▶ Exercise brief:
Please restate the records below word for word, leaving out every picture.

:: Input

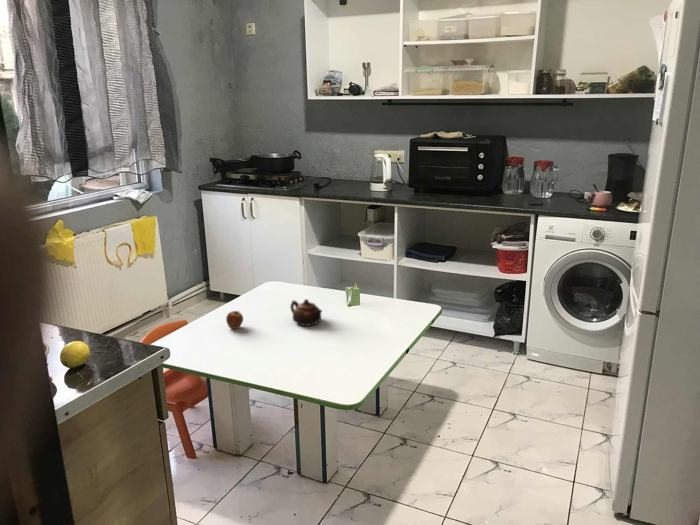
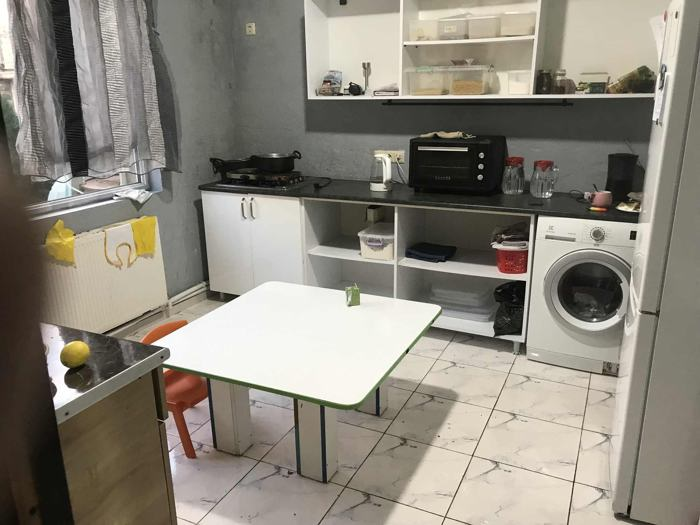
- teapot [289,298,323,327]
- fruit [225,309,244,330]
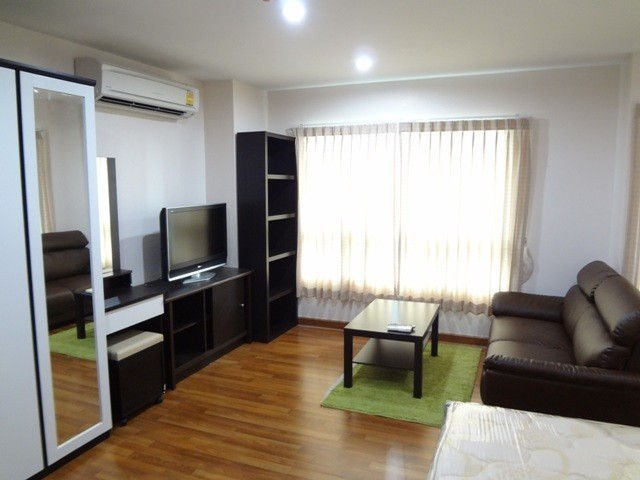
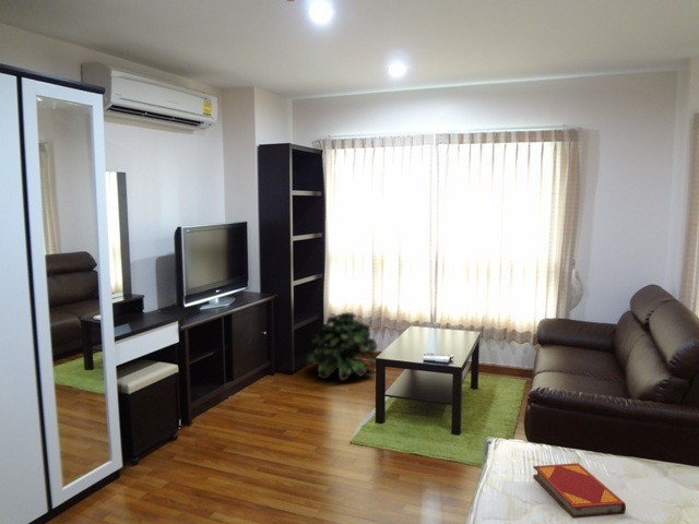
+ potted plant [304,311,379,382]
+ hardback book [532,462,627,520]
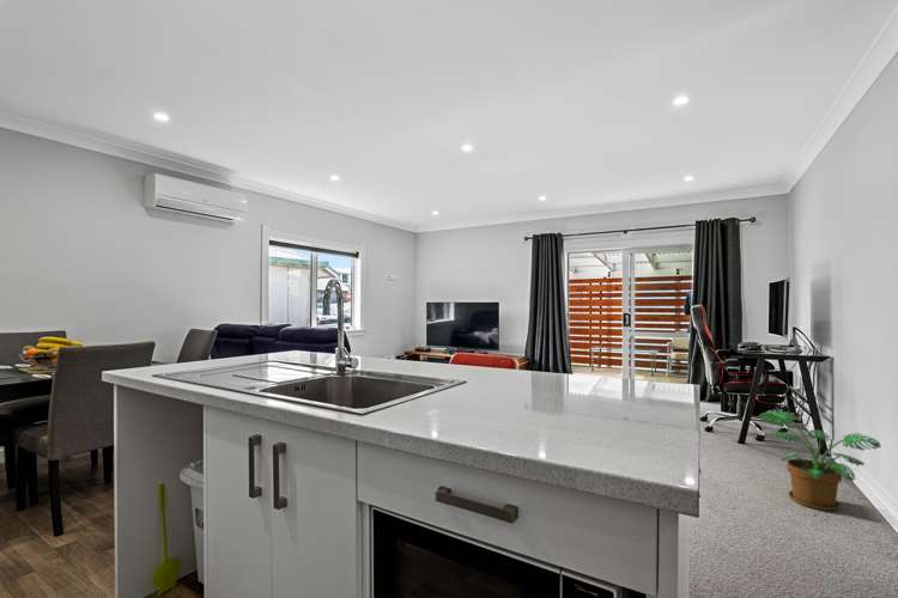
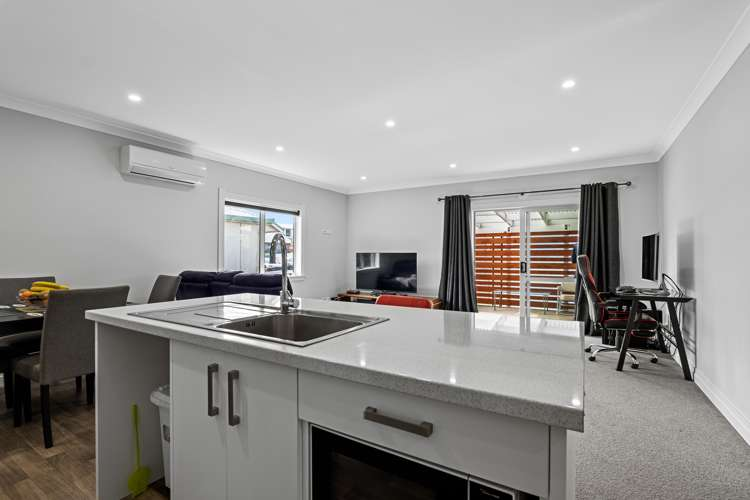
- potted plant [758,409,882,512]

::::

▶ Response:
- teapot [289,298,323,327]
- fruit [225,309,244,330]
+ potted plant [304,311,379,382]
+ hardback book [532,462,627,520]
- potted plant [758,409,882,512]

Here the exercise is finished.